4.         De beoordeling

4.1.      Op grond van artikel 3 van de Regeling selectie, plaatsing en overplaatsing van gedetineerden (hierna: de Regeling) kunnen in een b.b.i. gedetineerden worden geplaatst die een beperkt vlucht- en maatschappelijk risico vormen, een strafrestant hebben van maximaal achttien maanden, beschikken over een aanvaardbaar verlofadres en die zijn gepromoveerd (wijziging van de Regeling met ingang van 1 maart 2014, Stcrt. 2014, nr. 4617).

4.2.      Uit klagers registratiekaart blijkt dat hij zich van 9 januari 2014 tot 8 juli 2016 en van 20 maart 2017 tot 21 mei 2017 heeft onttrokken aan detentie. Het doet er niet toe wat zijn redenen daarvoor waren. Het gaat erom dat hij tot tweemaal toe heeft aangetoond dat hij in staat is zich te onttrekken, als dat naar zijn mening gerechtvaardigd is. Op voorhand valt niet uit te sluiten dat zo’n situatie zich weer zal voordoen. Daarbij komt dat klager nog een relatief lang strafrestant heeft (tot 1 juli 2020). De verleiding en gevolgen van een onttrekking zijn dus groot. De afwijzing van klagers verzoek tot plaatsing in een b.b.i. kan op dit moment dan ook niet als onredelijk of onbillijk worden aangemerkt.
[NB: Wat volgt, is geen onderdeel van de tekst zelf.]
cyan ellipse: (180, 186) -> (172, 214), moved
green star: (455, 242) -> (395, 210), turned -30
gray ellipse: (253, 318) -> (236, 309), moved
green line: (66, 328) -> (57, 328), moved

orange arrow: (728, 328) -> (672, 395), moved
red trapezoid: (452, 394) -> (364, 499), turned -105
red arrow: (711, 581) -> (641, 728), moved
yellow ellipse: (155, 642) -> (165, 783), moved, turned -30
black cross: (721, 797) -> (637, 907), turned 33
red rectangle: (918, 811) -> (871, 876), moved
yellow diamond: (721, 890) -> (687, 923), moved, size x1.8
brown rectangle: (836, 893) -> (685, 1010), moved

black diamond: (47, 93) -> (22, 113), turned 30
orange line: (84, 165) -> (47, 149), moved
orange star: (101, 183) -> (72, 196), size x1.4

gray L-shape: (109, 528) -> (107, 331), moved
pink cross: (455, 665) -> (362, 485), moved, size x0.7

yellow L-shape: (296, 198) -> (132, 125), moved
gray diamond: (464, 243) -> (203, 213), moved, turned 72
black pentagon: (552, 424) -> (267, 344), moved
Dat klager al enige tijd reiniger is, maakt dat oordeel niet anders, omdat de vrijheden en verantwoordelijkheden die daarbij horen, veel beperkter zijn dan bij een plaatsing in een b.b.i. Het beroep zal dan ook ongegrond worden verklaard.

5.         De uitspraak

De beroepscommissie verklaart het beroep ongegrond.

Aldus gegeven door de beroepscommissie voornoemd, bestaande uit mr. W.F. Korthals Altes, voorzitter, mr. A.T. Bol en J.G.A. van den Brand, leden, in tegenwoordigheid van P. de Vries, secretaris, op 2 april 2019.